» **ENTRIES SUPPLIED**
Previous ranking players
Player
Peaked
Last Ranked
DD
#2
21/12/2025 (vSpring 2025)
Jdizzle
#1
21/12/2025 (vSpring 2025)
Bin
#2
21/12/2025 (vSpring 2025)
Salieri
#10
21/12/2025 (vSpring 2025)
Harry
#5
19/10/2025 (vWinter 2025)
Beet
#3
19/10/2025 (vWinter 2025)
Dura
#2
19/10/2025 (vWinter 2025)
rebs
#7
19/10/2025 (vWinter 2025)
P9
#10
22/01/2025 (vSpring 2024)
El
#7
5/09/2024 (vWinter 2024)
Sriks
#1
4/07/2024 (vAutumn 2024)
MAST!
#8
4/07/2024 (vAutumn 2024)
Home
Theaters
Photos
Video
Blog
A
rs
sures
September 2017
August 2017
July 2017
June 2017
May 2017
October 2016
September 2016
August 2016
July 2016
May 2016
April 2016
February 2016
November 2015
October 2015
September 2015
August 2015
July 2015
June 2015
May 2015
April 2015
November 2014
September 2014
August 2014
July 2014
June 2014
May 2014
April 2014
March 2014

» **TASK REQUIREMENTS**
Reproduce every record above exactly as it is written.

» **SOLUTION**
Previous ranking players
Player
Peaked
Last Ranked
DD
#2
21/12/2025 (vSpring 2025)
Jdizzle
#1
21/12/2025 (vSpring 2025)
Bin
#2
21/12/2025 (vSpring 2025)
Salieri
#10
21/12/2025 (vSpring 2025)
Harry
#5
19/10/2025 (vWinter 2025)
Beet
#3
19/10/2025 (vWinter 2025)
Dura
#2
19/10/2025 (vWinter 2025)
rebs
#7
19/10/2025 (vWinter 2025)
P9
#10
22/01/2025 (vSpring 2024)
El
#7
5/09/2024 (vWinter 2024)
Sriks
#1
4/07/2024 (vAutumn 2024)
MAST!
#8
4/07/2024 (vAutumn 2024)
Home
Theaters
Photos
Video
Blog
A
rs
sures
September 2017
August 2017
July 2017
June 2017
May 2017
October 2016
September 2016
August 2016
July 2016
May 2016
April 2016
February 2016
November 2015
October 2015
September 2015
August 2015
July 2015
June 2015
May 2015
April 2015
November 2014
September 2014
August 2014
July 2014
June 2014
May 2014
April 2014
March 2014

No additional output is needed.